Around Slovakia

The most expensiveChristmas tree
England terror as bad joke
Hands that drive out pain
Thief steals papers, sells them on the street

The most expensiveChristmas tree

A LAWYER from Trnava wants the western Slovak city to pay him Sk500,000 ($12,000) for mistakenly cutting down a tree from his private garden to decorate the city centre during Christmas.
Jozef Jakubec, a spokesperson from the municipal office in Trnava, admitted that workers from the local firm Wofis had made an "incredible mistake" by cutting down the tree. The crew had been dispatched to cut down a tree that had been donated by its owner, but they went to the wrong property and cut down the wrong tree.
When the workers rang at the gate, no one opened the door, so they decided to jump over the fence and cut down the tree anyway.
The boss of Wofis is trying to reach an agreement with the angry owner of the fir tree. Lawyers said that according to expert estimates the tree itself is worth only about Sk24,000 ($570), but admit the owner is entitled to demand the half million crowns because the damages should reflect the unauthorised cutting down of the tree as well as other crimes associated with the action.

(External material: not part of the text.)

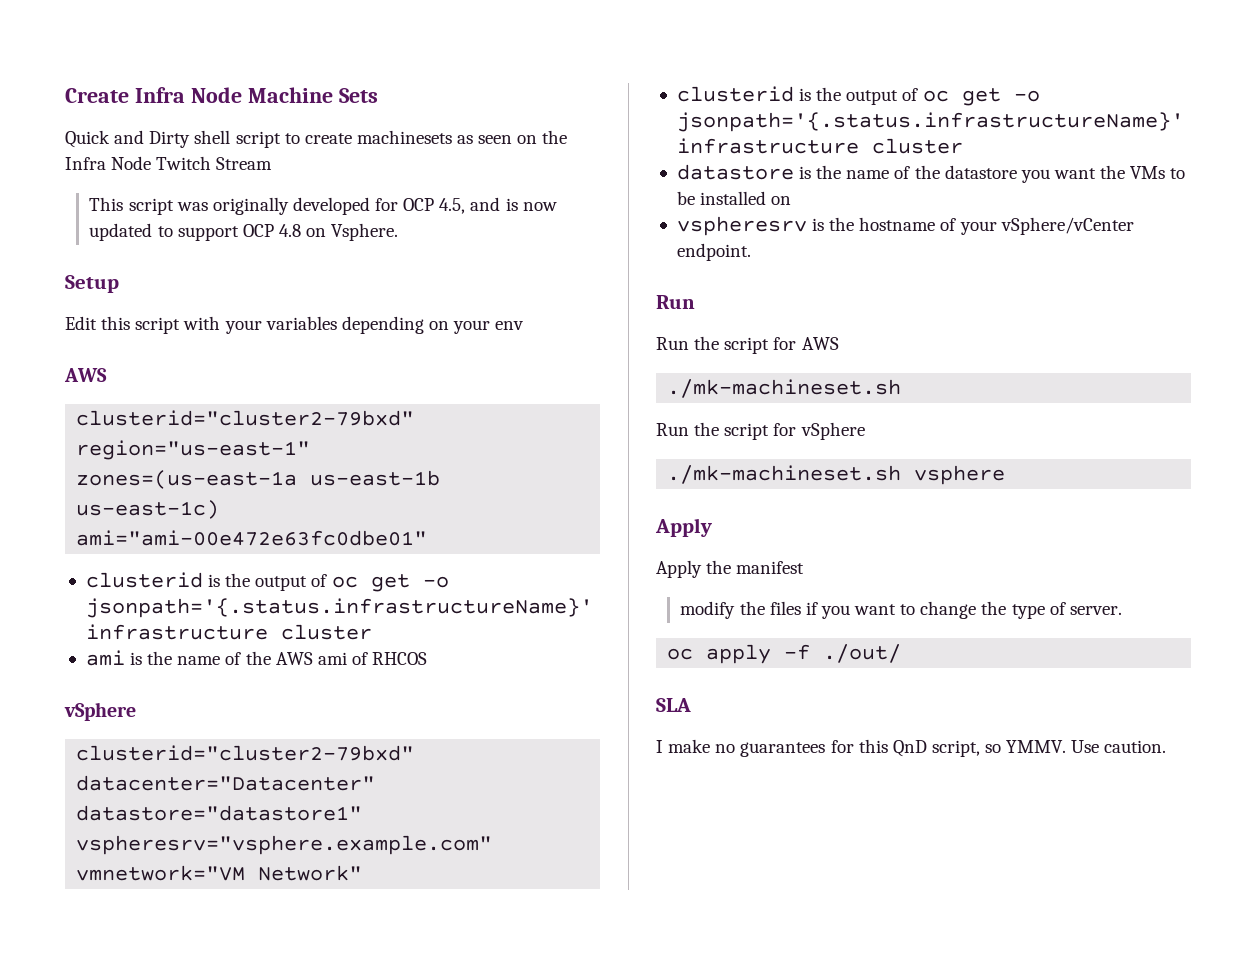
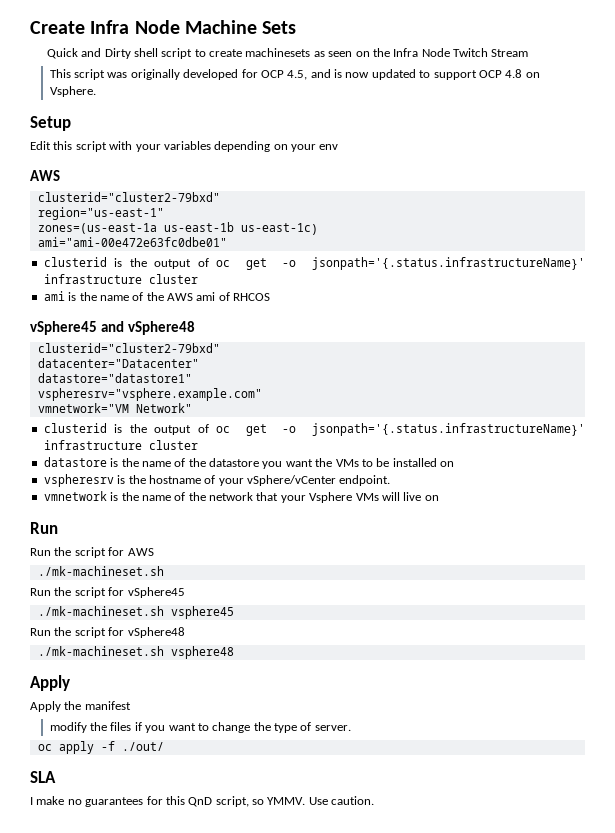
[64,702,136,721] vSphere -> [30,321,195,335] vSphere45 and vSphere48
(751, 252) none -> [43,491,439,503] // vmnetwork is the name of the network that your Vsphere VMs will live on
[800,422,865,440] [667,465,1006,485] vSphere // ./mk-machineset.sh vsphere -> [127,587,185,598] [37,606,234,619] [30,627,185,638] [37,646,234,659] vSphere45 // ./mk-machineset.sh vsphere45 // Run the script for vSphere48 // ./mk-machineset.sh vsphere48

England terror as bad joke

AN UNEMPLOYED man from northern Slovakia faces up to three years in jail for reporting to Slovak Interpol that a Slovak man was about to leave for England with an unknown poisonous gas.
The 23-year-old man, who spoke to Interpol as an anonymous informer, said that he was also going to England because he did not want anything bad to happen.
The young man was charged after Interpol launched a large-scale investigation, eventually discovering that the information was untrue. The young informer had fabricated the allegations to play a joke on the other man.

PAČAN says a white lady from a dream gave him healing powers.
photo: Nový Čas: Iveta Komendová

Nový Salaš
Hands that drive out pain

WHEN Ján Pačan, a healer from the eastern Slovak village of Nový Salaš, puts his hands on an aching body part of a patient, the pain gradually goes away.
Pačan, 43, said he discovered his magic powers when he was 13 and since then he has helped such prominent patients as Ivana Christová, a former Miss Czechoslovakia, and Štefan Gavorník, a former head of the National Property Fund.
He described the day he discovered his powers when he and a few of his friends went to steal potatoes from a nearby field.
"I suddenly found myself in something like a dream. I saw a white lady in a forest whose inner voice told me that I was going to help people. She gave me a blessing and called a trolley for me on which I took home the stolen potatoes," Pačan said to Slovak daily Nový Čas.
"Although I drove out pain from patients with my hands during communism, doctors did not believe me. Then more people, acquaintances and complete strangers, came to me with their migraines, tumours or rheumatism and they felt considerably better after my sessions," he said.
He said he has many patients, including women who have not been able to conceive children for a long time and people suffering spinal pains. Pačan says he does not ask for money from the suffering, but that they usually give him Sk20 to Sk30 per session.
With so many patients, however, the healer says he is worn out.
"I am so tired, I can't handle all appointments," Pačan said.

Thief steals papers, sells them on the street

A DREADED newspaper-stand phantom broke into six newstands in the Slovak capital and stole newspapers, which he probably then sold on the streets himself.
Police spokeswoman Marta Bujňáková said that an unemployed man named Gustáv from the Czech town of Pardubice was earning his living in this unusual way.
"Because he did not have a job, he wanted to earn some money by breaking into newspaper stands. Unlike other thieves, however, he did not go after cigarettes or other more valuable items. He stole newspapers and magazines and then he probably sold them on the streets."